SmellsLikeTeenGarlic writes "Seth Nickell (of Storage and Gnome HIG fame) has started a new project which aims to replace the aging Init system on Linux. OSNews has more details on the project, directly from Seth. The new Python-based approach will make booting faster and it will talk to the D-BUS daemon, freedesktop.org's leading project. And speaking of freedesktop.org, it is important to mention the release of HAL 0.1, an implementation of a hardware abstraction layer for KDE, XFce and Gnome, based on a proposal by freedesktop.org's founder Havoc Pennington and being implemented by David Zeuthen. It is innovative projects like Storage, SystemServices and HAL that can bring the kind of integration to the underlying system that current X11 desktop environments lack."

9 of 628 comments (clear)

  1. Why ? by Anonymous Coward · · Score: 5, Insightful

    I like python a lot, but why make it a requirement for init ? Just means more stuff has to be installed fort he default system to work. I prefer to sue the base shell.

    1. Re:Why ? by Anonymous Coward · · Score: 5, Insightful

      Remember when everything in /sbin was staticly linked, /bin -> /usr/bin and /usr was a separate filesystem?

      No more.

      The only thing we need still is parallel loading. Methinks a good RC system can do it.

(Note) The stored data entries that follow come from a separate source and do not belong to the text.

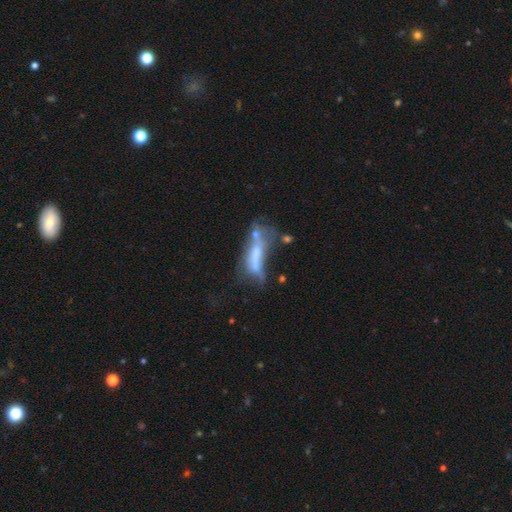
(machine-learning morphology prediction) Overall: featured or disk (46%; smooth 41%). Merging: major disturbance (34%; merger 28%).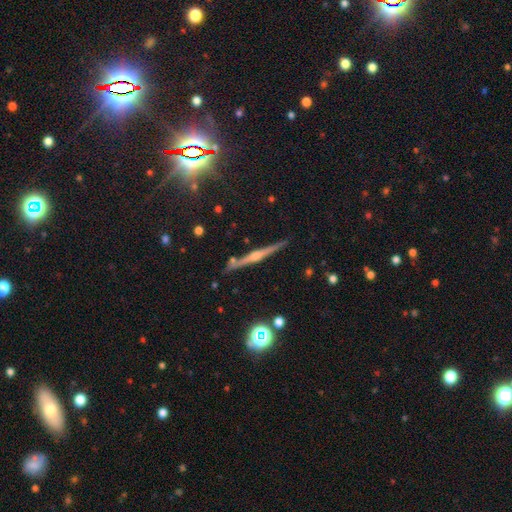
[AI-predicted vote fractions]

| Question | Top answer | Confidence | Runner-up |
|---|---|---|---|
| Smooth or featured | featured or disk | 78% | smooth (13%) |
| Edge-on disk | yes | 98% | no (2%) |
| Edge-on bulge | rounded | 83% | boxy (9%) |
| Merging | none | 89% | minor disturbance (7%) |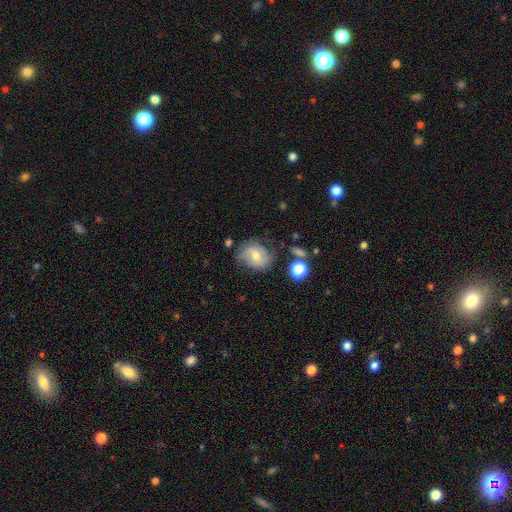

  2. RTFA by truthsearch · · Score: 5, Insightful

    SystemServices is not at all tied to Gnome. It will probably not require much more than the kernel and Python. His goal is partly to make a nice set of APIs callable from a desktop like Gnome to ease with management and error reporting. This project is not tightly integrated with Gnome just because someone from Gnome has started it.

    1. Re:RTFA by tigga · · Score: 5, Insightful
      /bin/sh is not interpreted ? You don't consider it bloated ? Look better at Python, it's actually very elegant.

      Python may be elegant as many other interpreters, but Linux supposed to be more or less Unix-compliant and if you already have /bin/sh there then just use it. There is no justification to complicate things.

  3. Re:Keep this away from my server! by elmegil · · Score: 5, Insightful

    As far as "most" sysadmins not understanding run levels, he's out of his mind. Maybe he doesn't get it, but it's a long standing thing that works well. In fact, it works SO well, that Linux adopted it from System V after using the older monolithic rc scripts for a long while.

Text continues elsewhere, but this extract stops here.